## PROBLEM REQUIREMENTS
Leaving out the pictures, output each record exactly as it stands.

══ INPUT FOR THIS TASK ══

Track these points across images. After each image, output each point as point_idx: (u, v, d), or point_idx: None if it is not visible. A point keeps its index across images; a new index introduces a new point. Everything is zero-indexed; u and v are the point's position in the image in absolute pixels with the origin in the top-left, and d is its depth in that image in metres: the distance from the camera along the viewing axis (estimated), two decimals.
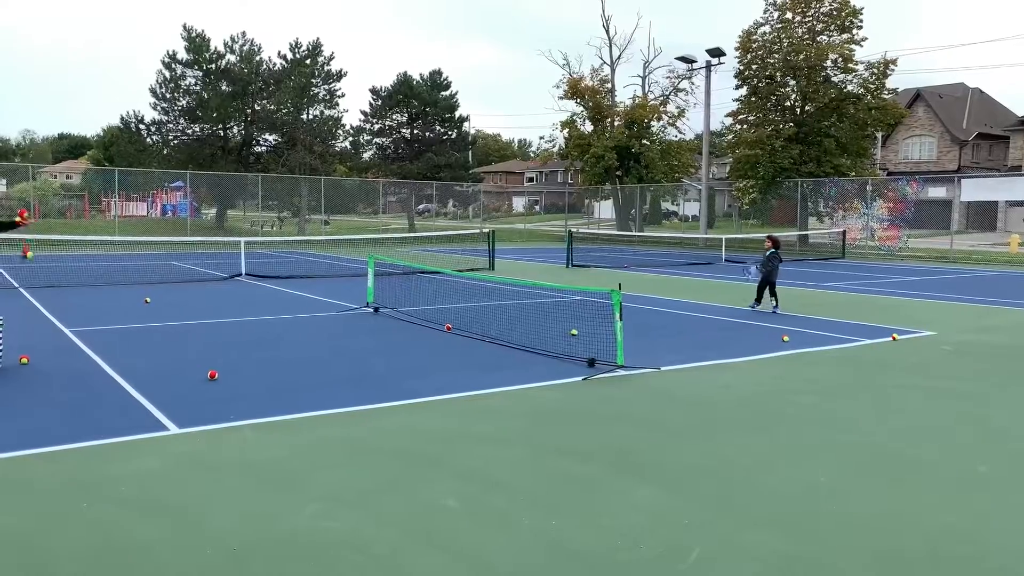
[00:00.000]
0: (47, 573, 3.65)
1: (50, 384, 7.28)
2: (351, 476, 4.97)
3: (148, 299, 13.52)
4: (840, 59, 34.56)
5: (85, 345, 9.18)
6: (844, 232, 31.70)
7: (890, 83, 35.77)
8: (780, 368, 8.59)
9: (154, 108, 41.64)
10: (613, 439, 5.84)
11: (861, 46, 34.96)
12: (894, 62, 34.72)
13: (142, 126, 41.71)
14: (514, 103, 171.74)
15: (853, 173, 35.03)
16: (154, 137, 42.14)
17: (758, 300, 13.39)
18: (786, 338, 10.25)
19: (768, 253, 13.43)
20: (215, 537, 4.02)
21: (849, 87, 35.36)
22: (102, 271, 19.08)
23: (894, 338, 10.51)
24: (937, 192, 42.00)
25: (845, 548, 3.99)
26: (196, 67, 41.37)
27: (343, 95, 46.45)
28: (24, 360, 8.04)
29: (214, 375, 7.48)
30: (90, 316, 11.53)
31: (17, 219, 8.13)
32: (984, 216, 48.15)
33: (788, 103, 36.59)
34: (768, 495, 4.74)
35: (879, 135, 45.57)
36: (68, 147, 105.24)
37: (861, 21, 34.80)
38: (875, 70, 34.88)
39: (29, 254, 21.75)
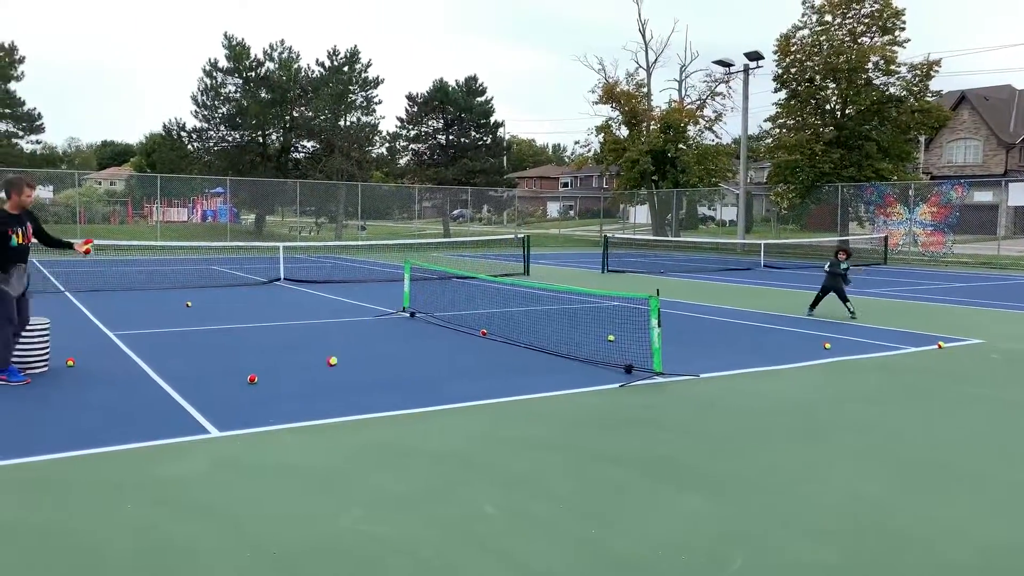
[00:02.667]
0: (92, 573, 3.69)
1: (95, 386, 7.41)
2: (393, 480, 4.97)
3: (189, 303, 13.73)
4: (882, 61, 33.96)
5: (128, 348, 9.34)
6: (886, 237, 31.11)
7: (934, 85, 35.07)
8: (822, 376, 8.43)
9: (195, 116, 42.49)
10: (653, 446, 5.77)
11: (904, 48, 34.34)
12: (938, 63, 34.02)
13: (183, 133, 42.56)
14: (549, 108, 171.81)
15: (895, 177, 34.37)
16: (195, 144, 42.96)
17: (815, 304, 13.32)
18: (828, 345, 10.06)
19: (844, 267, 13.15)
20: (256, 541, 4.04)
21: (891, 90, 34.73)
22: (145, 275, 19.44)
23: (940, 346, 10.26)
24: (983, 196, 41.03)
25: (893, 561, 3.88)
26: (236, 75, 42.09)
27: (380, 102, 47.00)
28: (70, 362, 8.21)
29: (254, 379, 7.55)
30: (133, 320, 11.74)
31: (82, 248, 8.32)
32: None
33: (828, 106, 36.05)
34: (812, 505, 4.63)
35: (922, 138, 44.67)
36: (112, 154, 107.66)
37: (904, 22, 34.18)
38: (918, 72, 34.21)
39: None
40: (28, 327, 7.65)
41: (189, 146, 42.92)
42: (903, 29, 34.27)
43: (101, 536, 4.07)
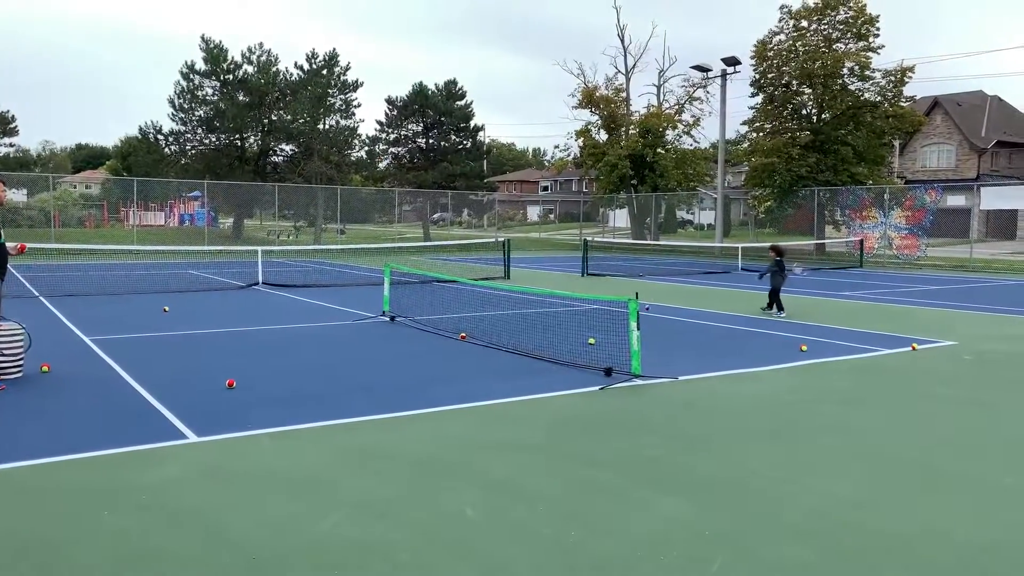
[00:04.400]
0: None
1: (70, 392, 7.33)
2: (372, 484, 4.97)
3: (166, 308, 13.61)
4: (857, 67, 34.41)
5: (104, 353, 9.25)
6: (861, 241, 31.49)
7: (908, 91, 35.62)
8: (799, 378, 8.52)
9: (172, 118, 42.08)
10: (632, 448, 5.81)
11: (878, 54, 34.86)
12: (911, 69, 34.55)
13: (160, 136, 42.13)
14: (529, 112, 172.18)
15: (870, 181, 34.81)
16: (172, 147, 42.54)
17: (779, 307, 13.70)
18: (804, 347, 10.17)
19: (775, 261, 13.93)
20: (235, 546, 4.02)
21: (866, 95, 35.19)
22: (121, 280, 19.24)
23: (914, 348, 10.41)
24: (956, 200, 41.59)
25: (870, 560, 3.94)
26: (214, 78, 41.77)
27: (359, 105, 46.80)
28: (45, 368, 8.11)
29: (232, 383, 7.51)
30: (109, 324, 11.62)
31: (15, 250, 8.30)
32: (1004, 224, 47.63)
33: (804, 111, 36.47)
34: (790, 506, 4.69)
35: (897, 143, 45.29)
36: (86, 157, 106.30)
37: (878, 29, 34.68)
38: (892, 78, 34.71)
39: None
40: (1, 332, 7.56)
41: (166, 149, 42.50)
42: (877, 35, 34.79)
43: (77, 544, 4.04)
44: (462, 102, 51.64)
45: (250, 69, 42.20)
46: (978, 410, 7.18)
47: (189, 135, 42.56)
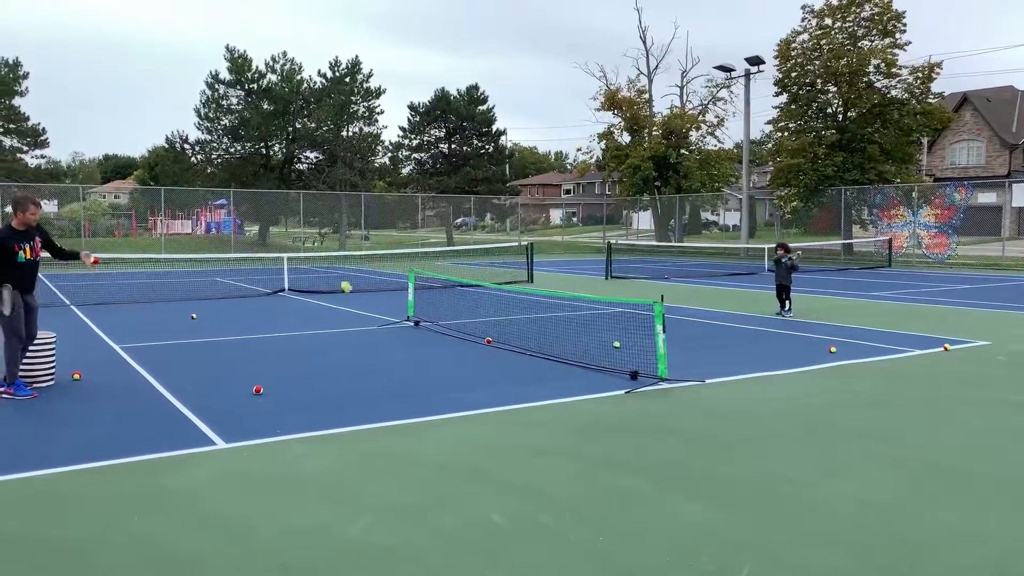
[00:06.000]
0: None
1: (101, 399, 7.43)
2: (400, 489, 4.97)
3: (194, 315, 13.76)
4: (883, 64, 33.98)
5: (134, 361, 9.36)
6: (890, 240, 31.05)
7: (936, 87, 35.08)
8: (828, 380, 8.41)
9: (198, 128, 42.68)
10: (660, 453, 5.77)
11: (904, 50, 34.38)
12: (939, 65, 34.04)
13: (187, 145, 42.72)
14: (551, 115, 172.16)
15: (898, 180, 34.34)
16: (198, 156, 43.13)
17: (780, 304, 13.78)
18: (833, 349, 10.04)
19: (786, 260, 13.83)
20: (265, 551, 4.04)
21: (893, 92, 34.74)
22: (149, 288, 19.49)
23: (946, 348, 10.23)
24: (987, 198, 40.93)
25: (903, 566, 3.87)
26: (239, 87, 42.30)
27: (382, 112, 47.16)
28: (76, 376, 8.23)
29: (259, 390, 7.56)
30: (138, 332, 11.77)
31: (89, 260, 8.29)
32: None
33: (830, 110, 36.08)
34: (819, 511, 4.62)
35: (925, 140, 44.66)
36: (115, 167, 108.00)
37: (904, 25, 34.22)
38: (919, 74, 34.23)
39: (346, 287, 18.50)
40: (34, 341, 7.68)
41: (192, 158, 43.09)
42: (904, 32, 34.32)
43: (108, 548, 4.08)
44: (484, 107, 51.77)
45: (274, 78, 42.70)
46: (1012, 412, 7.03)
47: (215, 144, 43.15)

═══

## SOLVED EXERCISE
Track these points across images. After each image, output each point as point_idx: (u, v, d), or point_idx: None if it is not visible. A point keeps its index across images; a new index introduces a new point. Everything is zero-indexed; u and v are the point's position in the image in absolute pixels with the origin in the top-left, and d is its depth in that image in metres: the distance from the camera along the viewing axis (estimated), two decimals.
[00:00.000]
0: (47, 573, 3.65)
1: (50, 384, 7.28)
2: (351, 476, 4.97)
3: (148, 299, 13.52)
4: (840, 59, 34.56)
5: (85, 345, 9.18)
6: (844, 232, 31.70)
7: (890, 83, 35.77)
8: (780, 368, 8.59)
9: (154, 108, 41.64)
10: (613, 439, 5.84)
11: (861, 46, 34.96)
12: (894, 62, 34.72)
13: (142, 126, 41.71)
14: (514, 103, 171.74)
15: (853, 173, 35.03)
16: (154, 137, 42.14)
17: (758, 300, 13.39)
18: (786, 338, 10.25)
19: (768, 253, 13.43)
20: (215, 537, 4.02)
21: (849, 87, 35.36)
22: (102, 271, 19.08)
23: (894, 338, 10.51)
24: (937, 192, 42.00)
25: (845, 548, 3.99)
26: (196, 67, 41.37)
27: (343, 95, 46.45)
28: (24, 360, 8.04)
29: (214, 375, 7.48)
30: (90, 316, 11.53)
31: (17, 219, 8.13)
32: (984, 216, 48.15)
33: (788, 103, 36.59)
34: (768, 495, 4.74)
35: (879, 135, 45.57)
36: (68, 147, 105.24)
37: (861, 21, 34.80)
38: (875, 70, 34.88)
39: (29, 254, 21.75)
[00:02.667]
0: (92, 573, 3.69)
1: (95, 386, 7.41)
2: (393, 480, 4.97)
3: (189, 303, 13.73)
4: (882, 61, 33.96)
5: (128, 348, 9.34)
6: (886, 237, 31.11)
7: (934, 85, 35.07)
8: (822, 376, 8.43)
9: (195, 116, 42.49)
10: (653, 446, 5.77)
11: (904, 48, 34.34)
12: (938, 63, 34.02)
13: (183, 133, 42.56)
14: (549, 108, 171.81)
15: (895, 177, 34.37)
16: (195, 144, 42.96)
17: (815, 304, 13.32)
18: (828, 345, 10.06)
19: (844, 267, 13.15)
20: (256, 541, 4.04)
21: (891, 90, 34.73)
22: (145, 275, 19.44)
23: (940, 346, 10.26)
24: (983, 196, 41.03)
25: (893, 561, 3.88)
26: (236, 75, 42.09)
27: (380, 102, 47.00)
28: (70, 362, 8.21)
29: (254, 379, 7.55)
30: (133, 320, 11.74)
31: (82, 248, 8.32)
32: None
33: (828, 106, 36.05)
34: (812, 505, 4.63)
35: (922, 138, 44.67)
36: (112, 154, 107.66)
37: (904, 22, 34.18)
38: (918, 72, 34.21)
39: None
40: (28, 327, 7.65)
41: (189, 146, 42.92)
42: (903, 29, 34.27)
43: (101, 536, 4.07)
[00:04.400]
0: None
1: (70, 392, 7.33)
2: (372, 484, 4.97)
3: (166, 308, 13.61)
4: (857, 67, 34.41)
5: (104, 353, 9.25)
6: (861, 241, 31.49)
7: (908, 91, 35.62)
8: (799, 378, 8.52)
9: (172, 118, 42.08)
10: (632, 448, 5.81)
11: (878, 54, 34.86)
12: (911, 69, 34.55)
13: (160, 136, 42.13)
14: (529, 112, 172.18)
15: (870, 181, 34.81)
16: (172, 147, 42.54)
17: (779, 307, 13.70)
18: (804, 347, 10.17)
19: (775, 261, 13.93)
20: (235, 546, 4.02)
21: (866, 95, 35.19)
22: (121, 280, 19.24)
23: (914, 348, 10.41)
24: (956, 200, 41.59)
25: (870, 560, 3.94)
26: (214, 78, 41.77)
27: (359, 105, 46.80)
28: (45, 368, 8.11)
29: (232, 383, 7.51)
30: (109, 324, 11.62)
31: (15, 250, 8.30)
32: (1004, 224, 47.63)
33: (804, 111, 36.47)
34: (790, 506, 4.69)
35: (897, 143, 45.29)
36: (86, 157, 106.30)
37: (878, 29, 34.68)
38: (892, 78, 34.71)
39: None
40: (1, 332, 7.56)
41: (166, 149, 42.50)
42: (877, 35, 34.79)
43: (77, 544, 4.04)
44: (462, 102, 51.64)
45: (250, 69, 42.20)
46: (978, 410, 7.18)
47: (189, 135, 42.56)
[00:06.000]
0: None
1: (101, 399, 7.43)
2: (400, 489, 4.97)
3: (194, 315, 13.76)
4: (883, 64, 33.98)
5: (134, 361, 9.36)
6: (890, 240, 31.05)
7: (936, 87, 35.08)
8: (828, 380, 8.41)
9: (198, 128, 42.68)
10: (660, 453, 5.77)
11: (904, 50, 34.38)
12: (939, 65, 34.04)
13: (187, 145, 42.72)
14: (551, 115, 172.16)
15: (898, 180, 34.34)
16: (198, 156, 43.13)
17: (780, 304, 13.78)
18: (833, 349, 10.04)
19: (786, 260, 13.83)
20: (265, 551, 4.04)
21: (893, 92, 34.74)
22: (149, 288, 19.49)
23: (946, 348, 10.23)
24: (987, 198, 40.93)
25: (903, 566, 3.87)
26: (239, 87, 42.30)
27: (382, 112, 47.16)
28: (76, 376, 8.23)
29: (259, 390, 7.56)
30: (138, 332, 11.77)
31: (89, 260, 8.29)
32: None
33: (830, 110, 36.08)
34: (819, 511, 4.62)
35: (925, 140, 44.66)
36: (115, 167, 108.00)
37: (904, 25, 34.22)
38: (919, 74, 34.23)
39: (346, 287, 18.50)
40: (34, 341, 7.68)
41: (192, 158, 43.09)
42: (904, 32, 34.32)
43: (108, 548, 4.08)
44: (484, 107, 51.77)
45: (274, 78, 42.70)
46: (1012, 412, 7.03)
47: (215, 144, 43.15)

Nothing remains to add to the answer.